(To do): Give back every entry exactly as it is written, but not the pictures.

(Study material):
******************************

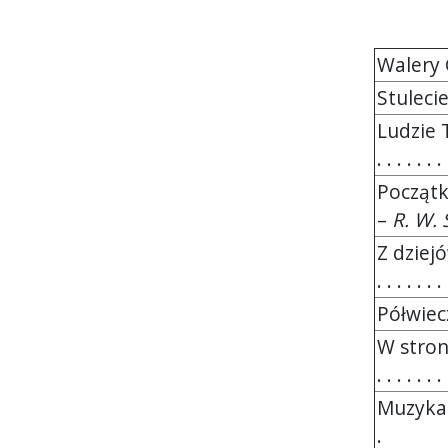
Walery G
Stulecie
Ludzie 
. . . . . . . 
Początk
–
R. W.
Z dziej
. . . . . . . 
Półwiec
W stron
. . . . . . . 
Muzyka z
.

******************************

(Finished exercise):
Walery G
Stulecie
Ludzie 
. . . . . . . 
Początk
–
R. W.
Z dziej
. . . . . . . 
Półwiec
W stron
. . . . . . . 
Muzyka z
.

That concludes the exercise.